Wednesday, 1 May 2013

Recipe: Gingerbread biscuits

Gingerbread biscuits, as baked by EJ
This is actually an updated version of my gingerbread biscuit recipe from last year, this biscuit is slightly sweeter, has more of a crunch and will hold it's shape and even an imprinted design perfectly. I used a Rycraft terracotta cookie stamp with a celtic knot pattern to emboss these biscuits before baking. Cookie stamps (or cookie molds) are a much bigger phenomenon in the US - and can be quite tricky to come by in the UK (particularly the more traditional designs). I bought mine from a seller on Etsy, but there seems to be a good selection available here for UK delivery.

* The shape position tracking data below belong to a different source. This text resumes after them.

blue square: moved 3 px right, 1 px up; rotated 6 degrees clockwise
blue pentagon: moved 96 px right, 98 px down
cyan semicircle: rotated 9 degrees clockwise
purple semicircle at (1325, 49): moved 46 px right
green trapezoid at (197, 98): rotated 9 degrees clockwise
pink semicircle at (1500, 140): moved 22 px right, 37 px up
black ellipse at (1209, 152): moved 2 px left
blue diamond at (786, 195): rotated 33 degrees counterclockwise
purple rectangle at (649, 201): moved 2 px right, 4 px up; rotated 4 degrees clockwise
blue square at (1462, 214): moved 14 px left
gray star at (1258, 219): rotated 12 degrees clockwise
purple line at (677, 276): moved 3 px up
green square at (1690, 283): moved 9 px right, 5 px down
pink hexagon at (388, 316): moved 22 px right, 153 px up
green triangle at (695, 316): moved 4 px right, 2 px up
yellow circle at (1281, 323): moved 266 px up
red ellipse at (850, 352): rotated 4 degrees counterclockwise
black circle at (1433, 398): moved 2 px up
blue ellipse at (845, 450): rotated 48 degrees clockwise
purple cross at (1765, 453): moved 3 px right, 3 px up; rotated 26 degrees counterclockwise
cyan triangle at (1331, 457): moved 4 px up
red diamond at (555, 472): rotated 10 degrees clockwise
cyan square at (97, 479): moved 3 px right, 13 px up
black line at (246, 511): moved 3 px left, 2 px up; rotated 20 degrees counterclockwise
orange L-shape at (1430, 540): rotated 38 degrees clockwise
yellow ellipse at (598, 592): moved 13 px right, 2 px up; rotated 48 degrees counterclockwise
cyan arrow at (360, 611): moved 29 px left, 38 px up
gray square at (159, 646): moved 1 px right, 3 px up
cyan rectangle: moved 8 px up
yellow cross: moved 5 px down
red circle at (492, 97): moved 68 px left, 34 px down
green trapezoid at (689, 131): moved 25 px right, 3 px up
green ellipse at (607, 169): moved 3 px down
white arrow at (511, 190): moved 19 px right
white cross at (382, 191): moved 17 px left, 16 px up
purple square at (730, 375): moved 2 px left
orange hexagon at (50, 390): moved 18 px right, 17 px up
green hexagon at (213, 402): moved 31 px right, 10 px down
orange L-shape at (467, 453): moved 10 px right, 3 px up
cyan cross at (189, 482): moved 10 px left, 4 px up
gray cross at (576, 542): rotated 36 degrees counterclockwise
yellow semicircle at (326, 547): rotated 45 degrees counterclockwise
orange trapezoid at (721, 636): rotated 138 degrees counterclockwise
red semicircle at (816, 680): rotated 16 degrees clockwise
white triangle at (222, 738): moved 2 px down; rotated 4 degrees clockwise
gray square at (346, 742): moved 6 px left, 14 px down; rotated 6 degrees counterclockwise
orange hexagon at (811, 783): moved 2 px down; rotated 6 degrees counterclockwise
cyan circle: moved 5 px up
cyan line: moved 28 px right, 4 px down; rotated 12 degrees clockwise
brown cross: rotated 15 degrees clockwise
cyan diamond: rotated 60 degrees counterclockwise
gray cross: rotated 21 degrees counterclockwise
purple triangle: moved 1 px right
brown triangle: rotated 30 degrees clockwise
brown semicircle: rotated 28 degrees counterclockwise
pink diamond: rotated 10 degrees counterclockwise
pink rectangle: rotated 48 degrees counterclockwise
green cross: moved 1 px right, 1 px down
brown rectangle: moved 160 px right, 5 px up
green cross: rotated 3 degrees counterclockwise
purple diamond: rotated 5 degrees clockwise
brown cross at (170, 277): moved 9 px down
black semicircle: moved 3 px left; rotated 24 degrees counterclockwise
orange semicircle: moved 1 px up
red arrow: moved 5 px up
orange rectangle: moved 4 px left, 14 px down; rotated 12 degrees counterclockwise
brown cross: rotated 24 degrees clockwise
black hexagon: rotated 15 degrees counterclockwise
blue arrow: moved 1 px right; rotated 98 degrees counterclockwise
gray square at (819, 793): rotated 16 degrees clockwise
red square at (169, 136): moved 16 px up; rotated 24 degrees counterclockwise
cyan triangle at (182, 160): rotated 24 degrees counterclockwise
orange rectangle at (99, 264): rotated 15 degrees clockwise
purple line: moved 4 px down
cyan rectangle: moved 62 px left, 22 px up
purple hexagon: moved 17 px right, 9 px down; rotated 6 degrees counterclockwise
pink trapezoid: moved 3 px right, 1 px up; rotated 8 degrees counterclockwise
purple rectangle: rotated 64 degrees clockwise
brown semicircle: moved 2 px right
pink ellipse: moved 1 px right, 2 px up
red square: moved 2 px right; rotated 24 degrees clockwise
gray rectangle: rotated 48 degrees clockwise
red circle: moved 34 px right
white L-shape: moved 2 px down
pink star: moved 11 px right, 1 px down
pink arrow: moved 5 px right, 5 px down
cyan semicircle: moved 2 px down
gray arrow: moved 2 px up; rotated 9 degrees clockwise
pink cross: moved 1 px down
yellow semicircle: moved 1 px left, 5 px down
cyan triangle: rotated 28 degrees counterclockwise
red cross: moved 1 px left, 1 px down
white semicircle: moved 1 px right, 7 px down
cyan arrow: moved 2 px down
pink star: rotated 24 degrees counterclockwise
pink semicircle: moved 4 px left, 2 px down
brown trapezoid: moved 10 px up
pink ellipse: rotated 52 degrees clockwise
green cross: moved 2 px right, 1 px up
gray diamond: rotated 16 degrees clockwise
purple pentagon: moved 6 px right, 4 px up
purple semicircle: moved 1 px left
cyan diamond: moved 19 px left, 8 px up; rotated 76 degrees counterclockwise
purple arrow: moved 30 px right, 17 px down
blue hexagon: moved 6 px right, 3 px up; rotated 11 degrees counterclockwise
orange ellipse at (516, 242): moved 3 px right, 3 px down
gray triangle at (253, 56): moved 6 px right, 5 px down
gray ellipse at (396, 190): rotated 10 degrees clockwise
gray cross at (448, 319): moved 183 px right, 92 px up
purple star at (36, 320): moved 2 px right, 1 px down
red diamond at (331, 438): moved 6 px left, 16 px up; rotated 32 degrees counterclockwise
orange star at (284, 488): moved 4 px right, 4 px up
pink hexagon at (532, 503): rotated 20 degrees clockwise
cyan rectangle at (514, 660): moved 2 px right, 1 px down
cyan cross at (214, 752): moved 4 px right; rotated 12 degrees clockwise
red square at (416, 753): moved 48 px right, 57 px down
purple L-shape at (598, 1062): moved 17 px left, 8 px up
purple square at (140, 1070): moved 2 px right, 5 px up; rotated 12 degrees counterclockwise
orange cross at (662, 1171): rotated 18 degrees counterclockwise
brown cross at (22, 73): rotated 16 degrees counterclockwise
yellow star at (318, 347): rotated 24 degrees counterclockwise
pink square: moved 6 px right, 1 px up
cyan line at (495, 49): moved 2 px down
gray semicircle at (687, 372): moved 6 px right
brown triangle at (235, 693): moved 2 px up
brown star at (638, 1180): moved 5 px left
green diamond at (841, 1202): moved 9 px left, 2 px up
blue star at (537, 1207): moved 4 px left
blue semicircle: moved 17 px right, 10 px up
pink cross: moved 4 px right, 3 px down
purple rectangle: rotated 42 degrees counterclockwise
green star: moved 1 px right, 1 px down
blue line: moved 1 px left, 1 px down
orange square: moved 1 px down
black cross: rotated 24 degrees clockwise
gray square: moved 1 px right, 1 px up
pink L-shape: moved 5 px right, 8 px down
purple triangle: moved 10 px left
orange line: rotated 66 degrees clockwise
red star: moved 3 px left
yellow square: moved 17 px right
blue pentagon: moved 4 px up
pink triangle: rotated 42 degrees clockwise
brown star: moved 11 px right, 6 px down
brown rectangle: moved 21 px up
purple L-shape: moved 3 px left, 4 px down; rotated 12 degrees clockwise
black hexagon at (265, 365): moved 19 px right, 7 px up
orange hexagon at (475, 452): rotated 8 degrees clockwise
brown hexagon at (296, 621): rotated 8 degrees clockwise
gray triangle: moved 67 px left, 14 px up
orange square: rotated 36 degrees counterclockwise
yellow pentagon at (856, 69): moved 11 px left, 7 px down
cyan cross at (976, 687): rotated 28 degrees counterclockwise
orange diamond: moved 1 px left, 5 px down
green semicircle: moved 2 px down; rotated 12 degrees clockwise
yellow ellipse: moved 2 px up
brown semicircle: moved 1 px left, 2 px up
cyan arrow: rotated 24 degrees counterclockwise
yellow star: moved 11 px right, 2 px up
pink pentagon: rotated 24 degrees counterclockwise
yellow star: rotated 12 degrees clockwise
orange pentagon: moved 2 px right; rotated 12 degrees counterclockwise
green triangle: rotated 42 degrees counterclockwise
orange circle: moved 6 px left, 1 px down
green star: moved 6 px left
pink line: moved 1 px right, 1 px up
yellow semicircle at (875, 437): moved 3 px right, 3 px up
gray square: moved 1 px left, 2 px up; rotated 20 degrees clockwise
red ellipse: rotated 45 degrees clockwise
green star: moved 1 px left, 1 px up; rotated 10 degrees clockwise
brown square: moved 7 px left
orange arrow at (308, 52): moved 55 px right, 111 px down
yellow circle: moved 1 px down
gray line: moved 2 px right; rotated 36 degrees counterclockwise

These gingerbread biscuits are beautifully spiced with a good crunch, they are perfect dunkers - as they keep their shape well. Stored in a sealed container, these biscuits will stay fresh for 4-6 weeks.

This recipe makes approximately 45 biscuits

350g plain flour
100g butter
2tsp ground ginger
2tsp ground cinnamon
100g caster sugar
3 medium egg yolks
3tbs golden syrup

Directions:

Pre-heat the oven to 190C (fan), line and lightly oil three baking trays.

Rub the butter into the flour, cinnamon and ginger to create a breadcrumb-like texture. Stir in the caster sugar, add the egg yolks and golden syrup and mix into a firm dough.

Lightly flour a clean work surface and roll the dough out to a thickness of approximately 4-5mm. Use a 5cm round cutter to cut out the biscuits and arrange them, evenly spaced, on the baking trays. 

Emboss each biscuit with the cookie stamp, then transfer the baking trays to the fridge to chill for 10-15 minutes.


Embossed cookies, ready to bake
Bake for 10-12 minutes, or until golden brown on top. Transfer to a wire rack to cool completely.